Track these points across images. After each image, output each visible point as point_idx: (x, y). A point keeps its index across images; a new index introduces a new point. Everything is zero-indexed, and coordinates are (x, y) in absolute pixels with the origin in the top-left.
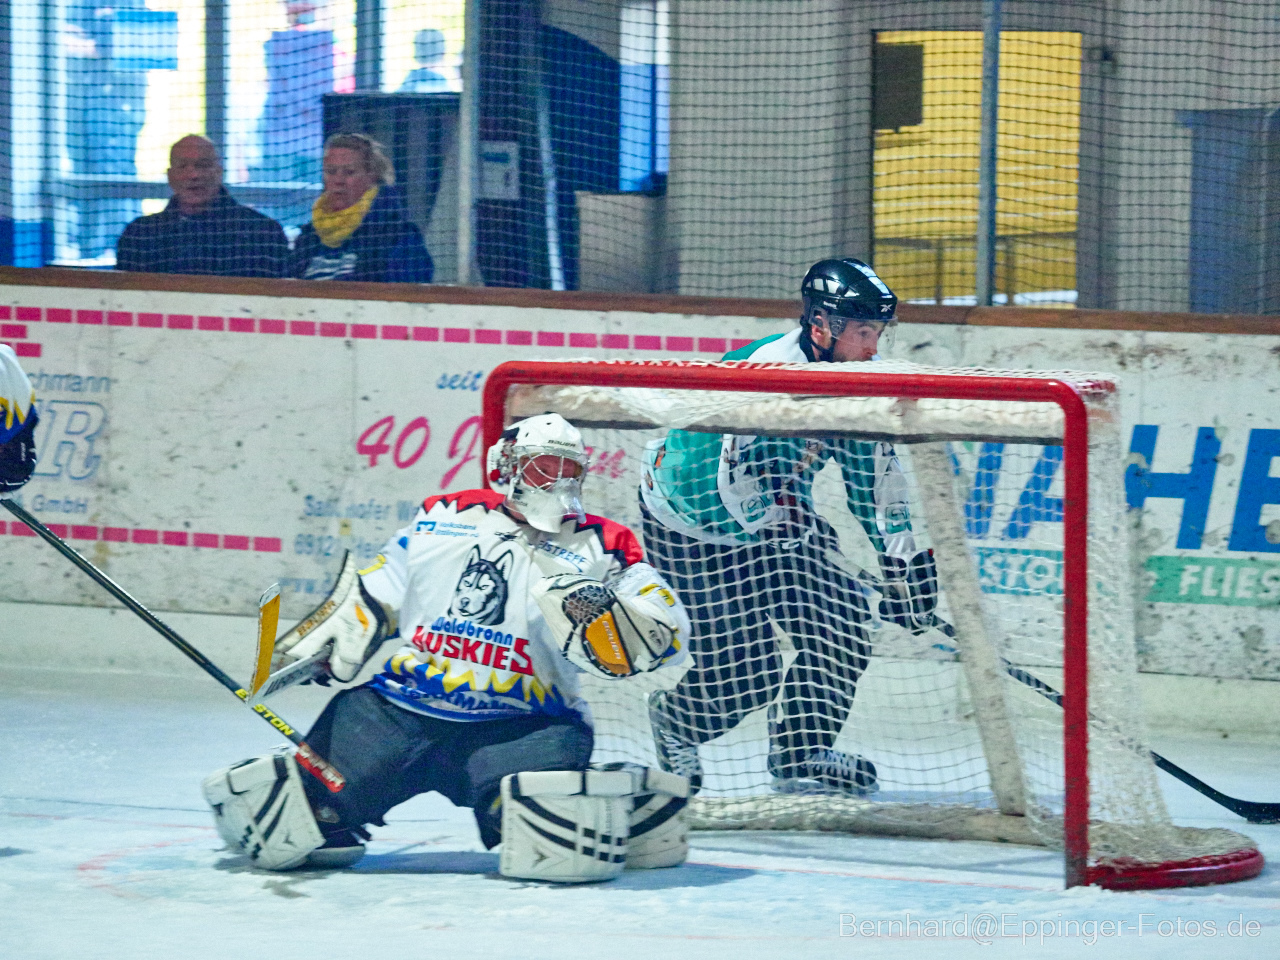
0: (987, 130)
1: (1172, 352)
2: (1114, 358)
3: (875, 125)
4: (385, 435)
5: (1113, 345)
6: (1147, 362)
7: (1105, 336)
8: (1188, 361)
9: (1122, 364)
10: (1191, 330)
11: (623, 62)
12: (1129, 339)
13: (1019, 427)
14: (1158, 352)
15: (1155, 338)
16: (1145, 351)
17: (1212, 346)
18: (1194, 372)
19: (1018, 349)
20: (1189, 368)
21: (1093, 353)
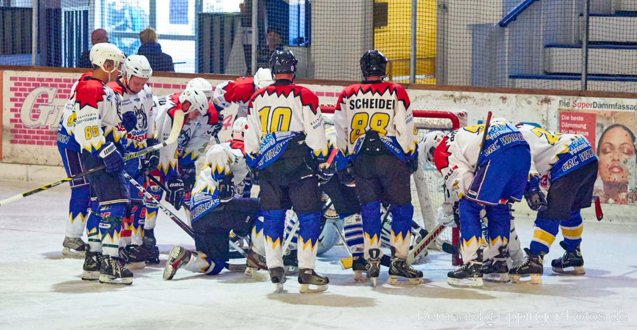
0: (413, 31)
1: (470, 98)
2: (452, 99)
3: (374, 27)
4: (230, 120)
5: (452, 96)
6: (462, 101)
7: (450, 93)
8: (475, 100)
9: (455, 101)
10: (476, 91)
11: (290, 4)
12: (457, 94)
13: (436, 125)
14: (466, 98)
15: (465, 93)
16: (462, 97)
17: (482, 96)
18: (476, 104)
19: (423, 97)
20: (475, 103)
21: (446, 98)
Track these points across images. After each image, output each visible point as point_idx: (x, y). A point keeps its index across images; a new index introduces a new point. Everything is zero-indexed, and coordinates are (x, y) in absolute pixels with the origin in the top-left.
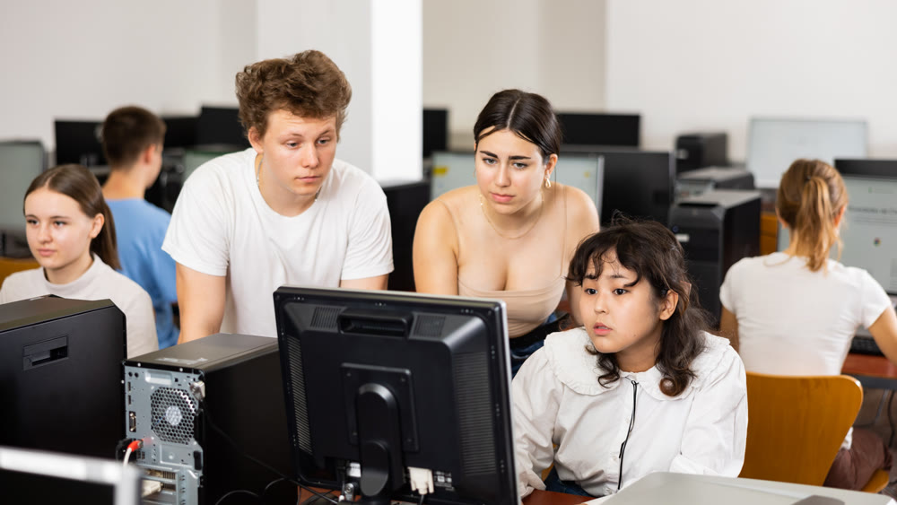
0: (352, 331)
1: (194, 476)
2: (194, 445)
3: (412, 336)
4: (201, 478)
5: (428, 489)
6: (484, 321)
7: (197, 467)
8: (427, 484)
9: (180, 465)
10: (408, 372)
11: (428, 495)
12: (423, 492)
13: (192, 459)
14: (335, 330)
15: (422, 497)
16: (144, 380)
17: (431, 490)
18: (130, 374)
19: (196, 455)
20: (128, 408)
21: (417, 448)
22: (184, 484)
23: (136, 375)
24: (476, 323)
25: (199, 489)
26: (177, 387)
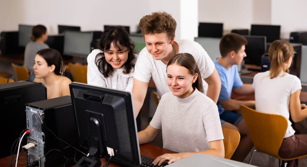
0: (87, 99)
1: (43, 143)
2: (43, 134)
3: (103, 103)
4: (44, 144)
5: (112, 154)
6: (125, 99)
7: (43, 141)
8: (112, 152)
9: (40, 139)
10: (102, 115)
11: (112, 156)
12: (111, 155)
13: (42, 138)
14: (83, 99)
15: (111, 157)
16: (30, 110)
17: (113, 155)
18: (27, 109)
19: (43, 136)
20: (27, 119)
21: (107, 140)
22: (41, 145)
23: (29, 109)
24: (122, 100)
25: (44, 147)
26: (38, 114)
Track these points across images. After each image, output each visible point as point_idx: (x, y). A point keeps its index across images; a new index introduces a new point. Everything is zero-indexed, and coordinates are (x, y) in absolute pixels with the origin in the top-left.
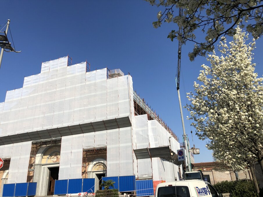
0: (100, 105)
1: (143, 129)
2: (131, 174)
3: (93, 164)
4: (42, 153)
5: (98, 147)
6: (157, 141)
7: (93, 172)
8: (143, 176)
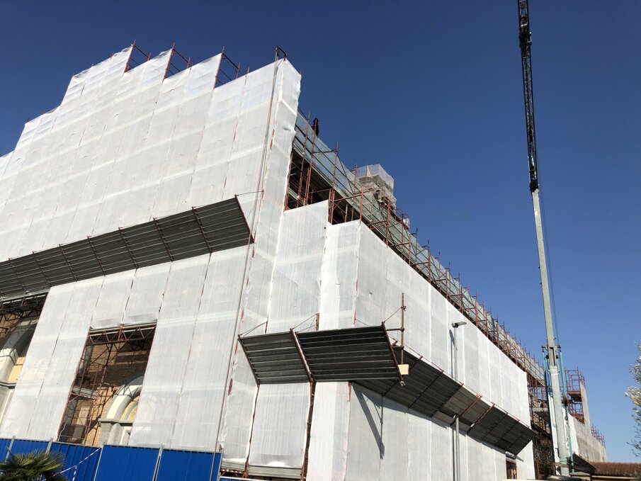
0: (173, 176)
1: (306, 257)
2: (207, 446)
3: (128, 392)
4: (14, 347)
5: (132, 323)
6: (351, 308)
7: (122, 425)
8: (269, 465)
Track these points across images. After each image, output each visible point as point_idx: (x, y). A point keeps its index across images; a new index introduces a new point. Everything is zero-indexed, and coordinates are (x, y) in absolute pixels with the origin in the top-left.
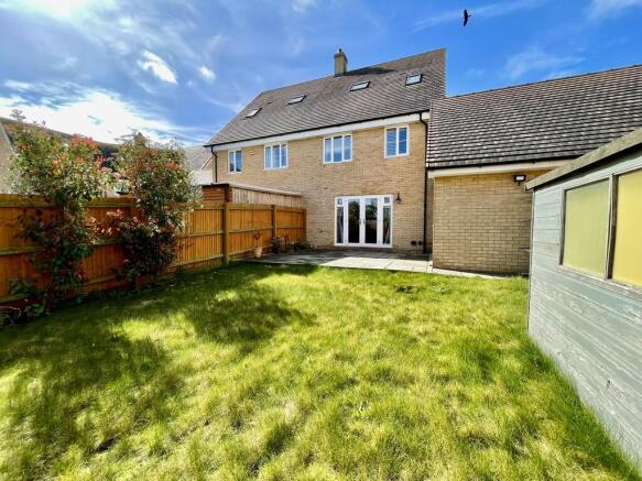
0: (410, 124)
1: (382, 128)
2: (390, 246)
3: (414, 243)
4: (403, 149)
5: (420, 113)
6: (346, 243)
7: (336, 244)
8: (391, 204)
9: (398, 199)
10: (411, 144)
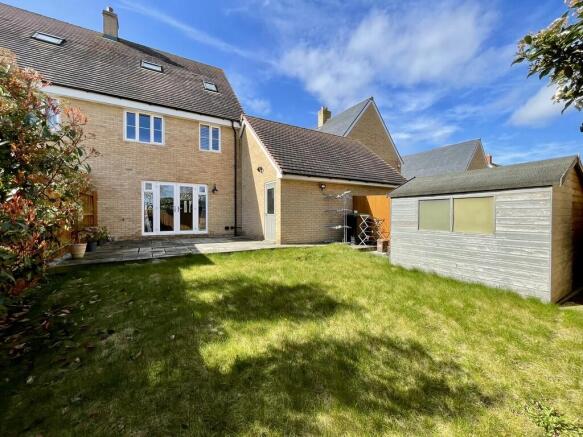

#####

■ **Task**
Retype the lines from the one containing "3: (414, 243)" down to the last line of the records, both included, exactly and nothing more. Pictures stay out.

■ **Written solution**
3: (414, 243)
4: (403, 149)
5: (420, 113)
6: (346, 243)
7: (336, 244)
8: (391, 204)
9: (398, 199)
10: (411, 144)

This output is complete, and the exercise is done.